Love does not conquer all.
No one understood that the end of an abusive relationship felt like walking out of a warzone.
He stripped parts of myself I would never get back.

Taylor Brandon
The healing journey was not linear.
The worst part of healing a broken heart is forgetting what I felt like before.
Before I met my narcissist, I wore ignorance and naivety like a badge of honor.
I believed in fairytale love.
I believed in soulmates.
I believed in spending the rest of my life with the one.
I felt so much pressure to find a long-term partner in my twenties.
I relinquished my needs to sustain an image I was cool with a man around my arm.
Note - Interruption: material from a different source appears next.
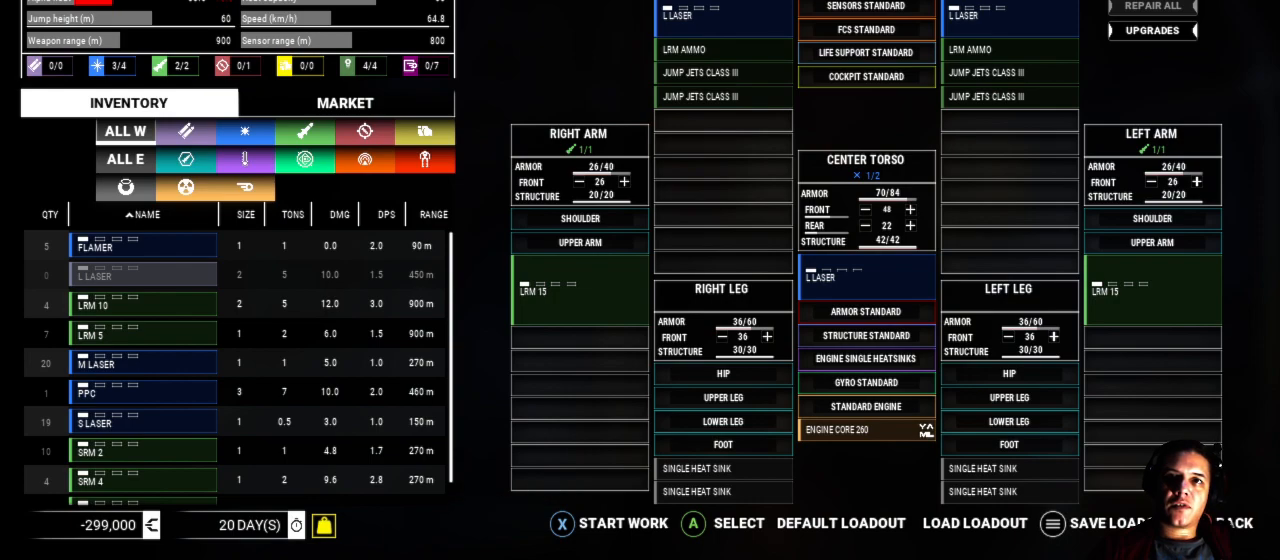
{"buttons": [], "left_stick": "center", "right_stick": "center", "events": [[183, "left_stick", "center"]]}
His interests became my interests.
His hobbies became my hobbies.
I even downgraded my taste in tea from Harney & Sons to Lipton because that was his preference.
Would I be married?
Would we have bought a house?
Would I still believe love conquered all?
If he gave me everything I thought I wanted, I would still be wearing my rose-colored glasses.
Things did not work in my favor because I was not meant to stay where I was.
I was meant for the life I have now.
The life I have now is freedom, peace, and solitude.
I had to learn the hard way to get this relationship mindset.
It was a constant trial and error of experiencing firsthand everything I didnt want in a relationship.
I now have the strongest relationship with myself.
I trust myself in ways I never did before the heartbreak.
I now understand a partner should complement you, not complete you.
No one can strip you of your worth.
No one can rob you of your identity.
No one can deny who you are because you have always been whole exactly as you are.